- INSTRUCTION
Please tally the lines in the entries below that contain the word "yang", and reply with only that number.

- SUPPLIED RECORDS
#####
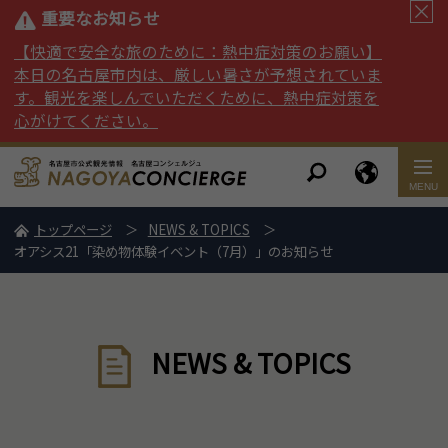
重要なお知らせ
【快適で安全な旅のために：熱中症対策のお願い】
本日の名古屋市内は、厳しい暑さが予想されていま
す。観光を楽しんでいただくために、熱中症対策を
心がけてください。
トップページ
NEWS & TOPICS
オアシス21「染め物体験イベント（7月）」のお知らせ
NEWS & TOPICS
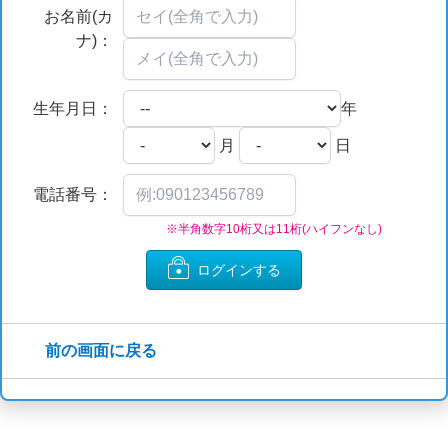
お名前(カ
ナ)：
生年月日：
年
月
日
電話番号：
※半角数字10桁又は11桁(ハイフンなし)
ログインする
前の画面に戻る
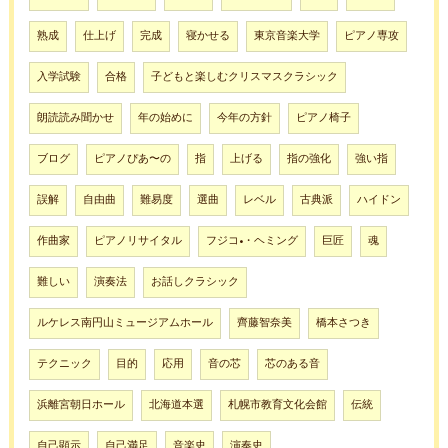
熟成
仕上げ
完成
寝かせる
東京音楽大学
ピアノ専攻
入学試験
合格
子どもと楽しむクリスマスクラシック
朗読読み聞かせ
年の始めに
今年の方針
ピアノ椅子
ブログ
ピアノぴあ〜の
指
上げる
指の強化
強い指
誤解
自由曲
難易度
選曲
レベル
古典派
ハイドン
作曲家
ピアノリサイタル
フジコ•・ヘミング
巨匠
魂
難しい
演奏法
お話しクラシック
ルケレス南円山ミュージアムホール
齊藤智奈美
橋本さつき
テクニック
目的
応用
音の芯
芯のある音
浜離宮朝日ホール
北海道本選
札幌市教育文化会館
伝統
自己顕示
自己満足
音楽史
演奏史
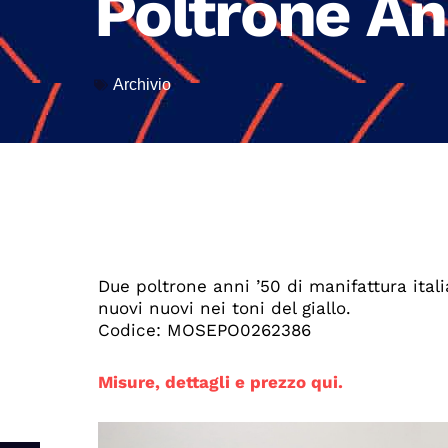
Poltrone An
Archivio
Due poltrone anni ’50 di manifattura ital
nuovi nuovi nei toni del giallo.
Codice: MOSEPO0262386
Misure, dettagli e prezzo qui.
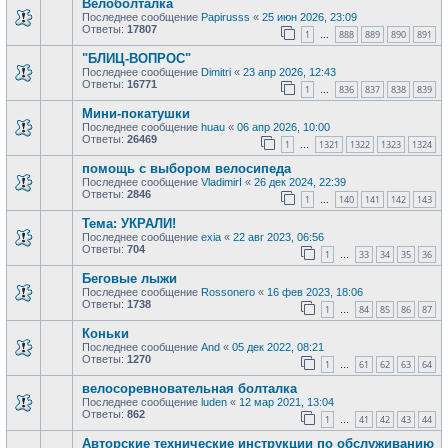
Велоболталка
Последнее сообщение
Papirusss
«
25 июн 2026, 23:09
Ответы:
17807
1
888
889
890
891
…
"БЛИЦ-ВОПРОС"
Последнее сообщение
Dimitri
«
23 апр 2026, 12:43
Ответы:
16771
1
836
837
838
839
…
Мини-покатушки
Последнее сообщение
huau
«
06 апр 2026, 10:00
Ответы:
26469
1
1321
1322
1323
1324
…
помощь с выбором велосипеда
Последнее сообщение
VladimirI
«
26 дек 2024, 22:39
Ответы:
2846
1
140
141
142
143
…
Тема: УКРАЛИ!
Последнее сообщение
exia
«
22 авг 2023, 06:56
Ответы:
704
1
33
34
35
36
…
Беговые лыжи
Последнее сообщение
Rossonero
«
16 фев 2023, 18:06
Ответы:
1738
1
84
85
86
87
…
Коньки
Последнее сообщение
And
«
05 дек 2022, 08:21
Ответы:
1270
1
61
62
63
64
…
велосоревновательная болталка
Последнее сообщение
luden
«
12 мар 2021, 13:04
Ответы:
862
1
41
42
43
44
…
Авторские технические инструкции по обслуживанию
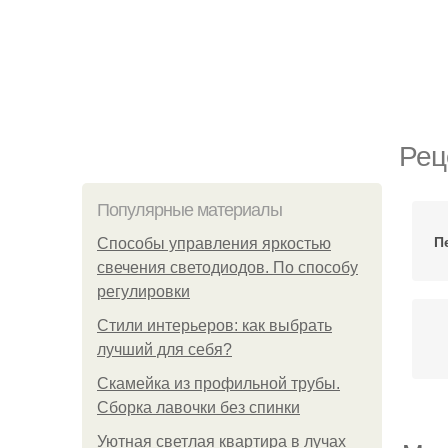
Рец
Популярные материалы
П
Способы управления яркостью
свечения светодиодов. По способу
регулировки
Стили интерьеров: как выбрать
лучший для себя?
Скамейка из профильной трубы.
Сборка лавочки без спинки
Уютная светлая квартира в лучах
#####
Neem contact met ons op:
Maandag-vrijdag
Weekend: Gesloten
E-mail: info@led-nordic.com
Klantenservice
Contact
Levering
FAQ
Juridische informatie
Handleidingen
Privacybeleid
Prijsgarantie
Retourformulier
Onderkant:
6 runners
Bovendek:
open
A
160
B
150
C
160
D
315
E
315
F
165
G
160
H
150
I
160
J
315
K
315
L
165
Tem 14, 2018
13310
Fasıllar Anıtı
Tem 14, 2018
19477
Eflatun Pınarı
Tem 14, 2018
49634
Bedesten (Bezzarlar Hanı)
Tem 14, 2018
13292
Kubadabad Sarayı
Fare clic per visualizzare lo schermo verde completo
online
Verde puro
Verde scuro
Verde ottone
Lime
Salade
#####
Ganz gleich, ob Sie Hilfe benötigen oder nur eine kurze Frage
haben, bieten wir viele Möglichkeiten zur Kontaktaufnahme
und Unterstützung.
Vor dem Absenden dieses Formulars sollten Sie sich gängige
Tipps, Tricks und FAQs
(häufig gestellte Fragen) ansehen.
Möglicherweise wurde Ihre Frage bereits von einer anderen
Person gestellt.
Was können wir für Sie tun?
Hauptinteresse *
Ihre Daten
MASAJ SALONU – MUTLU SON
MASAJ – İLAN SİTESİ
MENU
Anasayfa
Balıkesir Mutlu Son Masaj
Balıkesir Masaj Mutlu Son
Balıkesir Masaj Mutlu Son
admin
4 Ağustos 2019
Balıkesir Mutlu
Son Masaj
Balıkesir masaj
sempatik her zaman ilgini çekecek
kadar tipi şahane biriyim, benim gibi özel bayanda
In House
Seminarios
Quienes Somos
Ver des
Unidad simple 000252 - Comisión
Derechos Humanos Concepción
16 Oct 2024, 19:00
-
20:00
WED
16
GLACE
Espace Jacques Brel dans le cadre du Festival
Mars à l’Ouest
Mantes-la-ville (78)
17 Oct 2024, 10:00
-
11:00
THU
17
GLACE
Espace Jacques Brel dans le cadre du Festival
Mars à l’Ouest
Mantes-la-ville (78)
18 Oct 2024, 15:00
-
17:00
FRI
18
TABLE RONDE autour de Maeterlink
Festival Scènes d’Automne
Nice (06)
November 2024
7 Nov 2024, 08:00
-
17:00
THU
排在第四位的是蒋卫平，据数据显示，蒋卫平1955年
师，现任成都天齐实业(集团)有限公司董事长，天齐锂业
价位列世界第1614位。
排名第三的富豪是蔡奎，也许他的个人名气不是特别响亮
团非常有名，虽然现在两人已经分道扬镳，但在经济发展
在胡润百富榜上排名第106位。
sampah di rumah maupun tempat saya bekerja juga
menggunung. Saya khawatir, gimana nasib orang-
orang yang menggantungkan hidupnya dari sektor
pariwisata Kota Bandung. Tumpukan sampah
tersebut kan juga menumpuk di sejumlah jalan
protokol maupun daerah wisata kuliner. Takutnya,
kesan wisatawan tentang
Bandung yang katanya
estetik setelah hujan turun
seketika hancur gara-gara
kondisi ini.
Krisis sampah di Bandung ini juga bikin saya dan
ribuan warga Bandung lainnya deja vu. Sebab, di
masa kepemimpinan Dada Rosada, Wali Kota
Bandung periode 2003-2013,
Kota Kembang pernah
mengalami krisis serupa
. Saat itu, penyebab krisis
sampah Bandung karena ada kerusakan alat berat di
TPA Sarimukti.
#####
- WRITTEN ANSWER
2